Work required ::
Look through the entries below and show every line containing the word "life".

Provided data ::

== Segment start ==

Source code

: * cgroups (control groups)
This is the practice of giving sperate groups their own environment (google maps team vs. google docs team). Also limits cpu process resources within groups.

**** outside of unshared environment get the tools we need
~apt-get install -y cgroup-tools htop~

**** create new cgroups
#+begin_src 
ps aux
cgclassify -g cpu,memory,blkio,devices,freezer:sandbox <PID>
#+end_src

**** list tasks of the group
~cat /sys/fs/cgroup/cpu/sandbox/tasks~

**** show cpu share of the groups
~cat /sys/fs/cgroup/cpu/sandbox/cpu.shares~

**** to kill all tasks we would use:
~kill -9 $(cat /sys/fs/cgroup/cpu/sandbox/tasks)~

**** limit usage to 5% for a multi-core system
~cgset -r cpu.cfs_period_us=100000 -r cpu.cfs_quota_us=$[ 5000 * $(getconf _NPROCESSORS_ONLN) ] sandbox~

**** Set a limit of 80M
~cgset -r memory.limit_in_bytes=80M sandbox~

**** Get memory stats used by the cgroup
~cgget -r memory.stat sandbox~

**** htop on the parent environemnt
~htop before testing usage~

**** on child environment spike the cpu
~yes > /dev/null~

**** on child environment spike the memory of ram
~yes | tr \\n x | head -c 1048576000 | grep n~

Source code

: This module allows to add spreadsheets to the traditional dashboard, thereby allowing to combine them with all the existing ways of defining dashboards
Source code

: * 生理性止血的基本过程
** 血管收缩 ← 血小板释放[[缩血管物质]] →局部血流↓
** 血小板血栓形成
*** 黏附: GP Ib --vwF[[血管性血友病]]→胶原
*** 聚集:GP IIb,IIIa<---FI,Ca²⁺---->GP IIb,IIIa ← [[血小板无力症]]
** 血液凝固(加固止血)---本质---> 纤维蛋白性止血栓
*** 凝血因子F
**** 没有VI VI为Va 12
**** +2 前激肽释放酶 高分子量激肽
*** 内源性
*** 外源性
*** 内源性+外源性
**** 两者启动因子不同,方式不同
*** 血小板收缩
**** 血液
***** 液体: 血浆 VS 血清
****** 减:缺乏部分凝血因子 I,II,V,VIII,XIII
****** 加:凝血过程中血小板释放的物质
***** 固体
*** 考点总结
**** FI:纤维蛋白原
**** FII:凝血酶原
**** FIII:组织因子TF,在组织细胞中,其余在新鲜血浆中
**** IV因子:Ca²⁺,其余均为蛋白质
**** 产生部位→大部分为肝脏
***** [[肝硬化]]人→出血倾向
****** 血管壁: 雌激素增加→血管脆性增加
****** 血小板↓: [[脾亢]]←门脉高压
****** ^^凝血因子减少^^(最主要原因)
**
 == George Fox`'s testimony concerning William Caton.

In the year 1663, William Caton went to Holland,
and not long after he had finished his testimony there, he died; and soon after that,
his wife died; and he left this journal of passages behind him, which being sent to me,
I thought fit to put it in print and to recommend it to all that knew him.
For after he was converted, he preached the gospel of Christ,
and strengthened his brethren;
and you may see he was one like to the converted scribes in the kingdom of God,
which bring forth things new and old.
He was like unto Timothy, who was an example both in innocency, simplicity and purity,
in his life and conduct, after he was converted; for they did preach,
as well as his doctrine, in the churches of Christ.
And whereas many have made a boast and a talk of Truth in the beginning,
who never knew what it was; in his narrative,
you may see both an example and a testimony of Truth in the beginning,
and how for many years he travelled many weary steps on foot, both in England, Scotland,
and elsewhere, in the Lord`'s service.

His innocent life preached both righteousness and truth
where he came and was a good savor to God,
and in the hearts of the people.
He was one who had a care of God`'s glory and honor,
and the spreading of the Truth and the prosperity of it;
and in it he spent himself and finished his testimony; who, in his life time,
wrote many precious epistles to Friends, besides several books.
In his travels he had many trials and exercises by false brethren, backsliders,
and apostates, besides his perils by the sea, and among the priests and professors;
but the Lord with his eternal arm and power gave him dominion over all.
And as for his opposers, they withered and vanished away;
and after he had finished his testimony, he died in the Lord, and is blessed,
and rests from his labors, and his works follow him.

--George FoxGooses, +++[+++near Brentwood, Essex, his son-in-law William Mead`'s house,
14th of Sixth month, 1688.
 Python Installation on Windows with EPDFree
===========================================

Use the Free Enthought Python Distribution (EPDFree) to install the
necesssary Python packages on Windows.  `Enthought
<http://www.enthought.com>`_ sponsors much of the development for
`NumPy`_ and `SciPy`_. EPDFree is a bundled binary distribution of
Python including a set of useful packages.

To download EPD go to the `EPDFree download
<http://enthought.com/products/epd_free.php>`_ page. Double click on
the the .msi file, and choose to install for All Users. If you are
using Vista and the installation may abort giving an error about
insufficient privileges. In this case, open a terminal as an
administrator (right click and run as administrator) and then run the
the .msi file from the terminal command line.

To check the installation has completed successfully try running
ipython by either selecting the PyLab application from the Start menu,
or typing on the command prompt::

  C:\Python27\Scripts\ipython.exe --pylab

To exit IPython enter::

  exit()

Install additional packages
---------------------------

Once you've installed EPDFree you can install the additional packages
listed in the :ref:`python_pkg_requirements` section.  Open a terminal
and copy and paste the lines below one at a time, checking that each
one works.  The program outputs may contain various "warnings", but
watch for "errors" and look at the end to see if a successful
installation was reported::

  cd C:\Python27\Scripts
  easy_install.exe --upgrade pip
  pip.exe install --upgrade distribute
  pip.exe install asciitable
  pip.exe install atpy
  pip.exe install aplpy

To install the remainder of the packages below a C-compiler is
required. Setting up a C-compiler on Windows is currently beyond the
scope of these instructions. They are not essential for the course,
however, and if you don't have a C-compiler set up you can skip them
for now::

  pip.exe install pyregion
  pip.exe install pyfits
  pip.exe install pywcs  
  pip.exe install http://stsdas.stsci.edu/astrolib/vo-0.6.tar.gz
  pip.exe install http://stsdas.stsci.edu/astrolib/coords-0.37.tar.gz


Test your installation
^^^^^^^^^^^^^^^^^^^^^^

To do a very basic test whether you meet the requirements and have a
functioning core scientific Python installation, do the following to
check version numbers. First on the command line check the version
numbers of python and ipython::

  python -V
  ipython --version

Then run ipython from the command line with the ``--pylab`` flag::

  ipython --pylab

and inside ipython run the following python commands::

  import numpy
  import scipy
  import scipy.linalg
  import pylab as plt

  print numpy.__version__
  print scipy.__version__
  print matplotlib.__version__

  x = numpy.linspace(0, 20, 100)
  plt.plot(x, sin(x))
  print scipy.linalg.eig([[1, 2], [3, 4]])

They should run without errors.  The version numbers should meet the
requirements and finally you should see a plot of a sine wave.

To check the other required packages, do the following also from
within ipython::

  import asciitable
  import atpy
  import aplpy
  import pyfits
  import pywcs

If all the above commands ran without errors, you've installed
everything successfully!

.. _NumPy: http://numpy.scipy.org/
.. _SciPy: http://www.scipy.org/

== Segment end ==

Reply to the exercise ::
in his life and conduct, after he was converted; for they did preach,
His innocent life preached both righteousness and truth
and in it he spent himself and finished his testimony; who, in his life time,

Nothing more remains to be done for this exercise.